Spatial Justice in South African Evictions Jurisprudence

by | Sep 7, 2013

Apartheid’s legacy has entrenched patterns of spatial injustice in South Africa. Poor, overwhelmingly black residents are geographically concentrated in poorly serviced townships or informal settlements on the periphery of towns and cities. Redressing the spatial disparities created by apartheid’s land and housing laws is a major policy challenge identified in the National Development Plan 2030 and an important theme in recent jurisprudence on evictions and relocations.

The Spatial Planning and Land Use Management Act (‘SPLUMA’, signed into law on 5 August 2013), establishes a clear link between the need for an inclusive spatial planning and land use management system and the imperative to realise the housing rights of disadvantaged communities in South Africa. A key feature of the Act is the inclusion of the principle of spatial justice, which aims to redress past development imbalances by improving access to well-located land and promoting integrated human settlements. The principle of spatial justice is consistent with the Constitution’s broader commitment to social justice and should constitute a central guiding principle in judicial, legislative and policy interpretations of the right of access to adequate housing in section 26 of the Constitution.
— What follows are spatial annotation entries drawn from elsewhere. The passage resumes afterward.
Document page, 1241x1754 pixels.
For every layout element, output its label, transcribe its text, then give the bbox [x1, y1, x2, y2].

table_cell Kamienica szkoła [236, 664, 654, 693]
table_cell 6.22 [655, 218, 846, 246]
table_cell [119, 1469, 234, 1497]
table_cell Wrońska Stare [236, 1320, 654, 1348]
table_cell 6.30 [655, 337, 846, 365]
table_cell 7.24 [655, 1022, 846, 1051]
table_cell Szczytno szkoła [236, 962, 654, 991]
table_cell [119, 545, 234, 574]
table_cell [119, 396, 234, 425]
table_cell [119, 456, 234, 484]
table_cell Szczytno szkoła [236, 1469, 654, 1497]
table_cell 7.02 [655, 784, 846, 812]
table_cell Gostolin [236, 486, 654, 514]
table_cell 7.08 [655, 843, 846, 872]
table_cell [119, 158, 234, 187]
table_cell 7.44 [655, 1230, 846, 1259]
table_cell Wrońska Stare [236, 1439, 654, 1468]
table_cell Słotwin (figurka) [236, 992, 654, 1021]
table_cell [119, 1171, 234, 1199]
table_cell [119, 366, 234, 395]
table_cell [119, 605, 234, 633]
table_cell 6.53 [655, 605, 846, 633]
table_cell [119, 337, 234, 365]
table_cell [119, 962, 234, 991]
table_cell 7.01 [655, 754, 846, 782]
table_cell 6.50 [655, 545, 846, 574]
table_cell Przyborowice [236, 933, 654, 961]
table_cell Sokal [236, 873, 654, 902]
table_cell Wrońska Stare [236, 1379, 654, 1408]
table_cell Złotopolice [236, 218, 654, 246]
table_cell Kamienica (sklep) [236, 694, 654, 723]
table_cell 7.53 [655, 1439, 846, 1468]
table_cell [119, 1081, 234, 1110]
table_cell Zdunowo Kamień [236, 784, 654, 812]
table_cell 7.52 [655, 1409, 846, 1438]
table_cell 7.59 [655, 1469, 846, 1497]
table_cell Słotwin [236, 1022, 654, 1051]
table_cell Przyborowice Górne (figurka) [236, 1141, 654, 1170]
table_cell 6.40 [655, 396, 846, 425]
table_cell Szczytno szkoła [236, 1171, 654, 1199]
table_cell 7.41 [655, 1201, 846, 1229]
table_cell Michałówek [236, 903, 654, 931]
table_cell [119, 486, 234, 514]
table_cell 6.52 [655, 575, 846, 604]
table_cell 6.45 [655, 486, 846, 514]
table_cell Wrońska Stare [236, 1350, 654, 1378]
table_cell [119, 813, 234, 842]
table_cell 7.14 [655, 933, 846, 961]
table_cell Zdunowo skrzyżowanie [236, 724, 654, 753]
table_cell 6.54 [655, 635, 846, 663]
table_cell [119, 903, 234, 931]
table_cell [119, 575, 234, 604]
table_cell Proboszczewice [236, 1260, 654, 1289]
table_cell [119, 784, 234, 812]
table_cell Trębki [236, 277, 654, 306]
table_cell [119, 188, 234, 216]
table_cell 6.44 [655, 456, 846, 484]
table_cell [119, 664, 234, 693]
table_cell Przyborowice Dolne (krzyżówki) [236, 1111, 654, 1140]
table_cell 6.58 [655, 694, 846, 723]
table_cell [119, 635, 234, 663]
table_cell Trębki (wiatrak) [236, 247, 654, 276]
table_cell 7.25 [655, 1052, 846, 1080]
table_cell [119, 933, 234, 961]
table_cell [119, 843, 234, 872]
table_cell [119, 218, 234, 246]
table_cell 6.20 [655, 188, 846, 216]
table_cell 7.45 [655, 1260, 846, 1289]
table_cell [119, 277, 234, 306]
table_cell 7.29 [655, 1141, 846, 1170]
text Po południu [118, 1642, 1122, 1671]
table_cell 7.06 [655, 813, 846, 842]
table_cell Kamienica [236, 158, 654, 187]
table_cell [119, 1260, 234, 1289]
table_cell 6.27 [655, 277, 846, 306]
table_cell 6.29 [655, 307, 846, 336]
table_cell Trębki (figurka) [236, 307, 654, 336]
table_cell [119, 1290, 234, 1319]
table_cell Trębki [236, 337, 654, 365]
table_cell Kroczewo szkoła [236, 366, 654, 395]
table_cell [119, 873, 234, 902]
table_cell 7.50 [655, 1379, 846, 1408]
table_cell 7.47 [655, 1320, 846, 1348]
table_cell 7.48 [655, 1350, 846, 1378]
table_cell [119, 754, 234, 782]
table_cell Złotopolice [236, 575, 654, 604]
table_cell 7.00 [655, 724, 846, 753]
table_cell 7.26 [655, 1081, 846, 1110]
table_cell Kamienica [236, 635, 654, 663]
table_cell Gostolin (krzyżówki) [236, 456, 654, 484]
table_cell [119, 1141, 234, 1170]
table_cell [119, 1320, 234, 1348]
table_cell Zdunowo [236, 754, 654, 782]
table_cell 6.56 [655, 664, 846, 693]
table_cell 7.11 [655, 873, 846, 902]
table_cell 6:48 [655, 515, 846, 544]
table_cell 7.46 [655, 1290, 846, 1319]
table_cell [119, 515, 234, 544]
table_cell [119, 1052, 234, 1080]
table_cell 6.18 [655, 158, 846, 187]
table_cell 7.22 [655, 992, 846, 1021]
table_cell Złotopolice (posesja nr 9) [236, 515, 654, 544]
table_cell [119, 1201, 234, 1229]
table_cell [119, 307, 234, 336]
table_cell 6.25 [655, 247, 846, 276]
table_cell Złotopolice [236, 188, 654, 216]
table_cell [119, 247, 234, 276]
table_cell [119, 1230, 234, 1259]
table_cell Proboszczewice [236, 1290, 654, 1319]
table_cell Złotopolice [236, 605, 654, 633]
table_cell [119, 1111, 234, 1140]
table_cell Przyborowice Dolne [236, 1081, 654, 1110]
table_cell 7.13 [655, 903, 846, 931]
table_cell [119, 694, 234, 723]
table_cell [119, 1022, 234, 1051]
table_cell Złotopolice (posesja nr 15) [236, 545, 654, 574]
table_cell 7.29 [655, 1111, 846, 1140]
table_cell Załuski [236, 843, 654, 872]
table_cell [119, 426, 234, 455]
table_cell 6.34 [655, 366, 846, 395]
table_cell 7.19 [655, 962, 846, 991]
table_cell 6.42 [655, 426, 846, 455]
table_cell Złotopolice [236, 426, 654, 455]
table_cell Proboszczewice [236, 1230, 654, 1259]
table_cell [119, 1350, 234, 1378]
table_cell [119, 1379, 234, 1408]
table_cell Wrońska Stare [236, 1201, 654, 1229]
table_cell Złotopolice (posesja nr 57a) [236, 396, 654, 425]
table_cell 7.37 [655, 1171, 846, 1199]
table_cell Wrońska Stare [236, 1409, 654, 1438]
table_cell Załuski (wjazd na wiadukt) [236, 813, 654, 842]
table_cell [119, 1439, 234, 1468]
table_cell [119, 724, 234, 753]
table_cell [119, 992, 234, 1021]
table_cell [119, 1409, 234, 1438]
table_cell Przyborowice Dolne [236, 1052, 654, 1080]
However, attention to spatial justice has been elusive in the burgeoning evictions jurisprudence on section 26. This is despite the fact that the eviction and relocation of impoverished communities, from densely occupied informal settlements or inner-city properties to ill-located peripheral areas, remains a patent cause of spatial displacement. Evictions deepen vulnerability by disrupting fragile community networks, removing people far from livelihood opportunities and interfering with existing arrangements for child care and education. Temporary accommodation provided in the aftermath of evictions also tends to acquire a permanent character, which undermines the objective of creating integrated human settlements.

The issue of spatial justice, as a key element in relation to housing rights, was pertinently raised in the case of Residents of Joe Slovo Community, Western Cape v Thubelisha Homes (‘Joe Slovo’). The provincial government and a housing development agency applied for the eviction and relocation of approximately 20,000 residents from a large informal settlement to a temporary resettlement unit (‘TRU’), some 15 kilometres away on the urban periphery, in order to facilitate the upgrading of the settlement. The residents and amicus curiae advanced extensive arguments regarding the impact of the relocation of the community to the TRU, when expert evidence indicated that an in situ upgrade of the settlement was feasible. Although the Court commented on the state’s duty to assess and ameliorate the disruptive spatial consequences of relocating vulnerable people in need of housing, these consequences were largely viewed as operational matters in which the state should be afforded a generous discretion. In Joe Slovo, an order requiring the parties to engage meaningfully about the feasibility of an in situ upgrade of the settlement would have been less disruptive and arguably more in line with the tenets of spatial justice. Ultimately, the eviction order was discharged in Joe Slovo II, as the authorities eventually decided to proceed with an in situ upgrade of the settlement.

In contrast to Joe Slovo, the recent Constitutional Court judgment in City of Johannesburg Metropolitan Municipality v Blue Moonlight Properties (‘Blue Moonlight’) is more spatially sensitive to the circumstances of the occupiers. The case dealt with an application for the eviction of 86 people who were unlawfully occupying dilapidated, privately owned buildings in the Johannesburg inner city that were earmarked for commercial development. The occupiers opposed their eviction on the grounds that it would render them homeless, as they could not afford alternative accommodation in the city, and that the location of their building was crucial to their ability to access socio-economic opportunities. The Court granted the eviction order in Blue Moonlight, but ordered the City to provide the occupiers with temporary accommodation in a location as near as possible to the area where they were residing.

Blue Moonlight illustrates that courts can play an important dual role in promoting the objectives of spatial justice in relation to housing. The first role is to carefully consider the needs and circumstances of the particular occupiers before finding that an eviction meets the constitutional and legislative requirements of justice and equity. Secondly, in instances where relocation is unavoidable, courts can mitigate the consequences of the relocation by ensuring that proximal alternative accommodation is provided. Blue Moonlight provides a valuable platform from which the principle of spatial justice can be developed in jurisprudence on section 26.

Margot Strauss is a Doctoral Candidate, Socio-Economic Rights and Administrative Justice Research Project at  Stellenbosch University Law Faculty.

Professor Sandra Liebenberg is the H.F. Oppenheimer Chair in Human Rights Law and Co-Director of SERAJ at Stellenbosch University Law Faculty.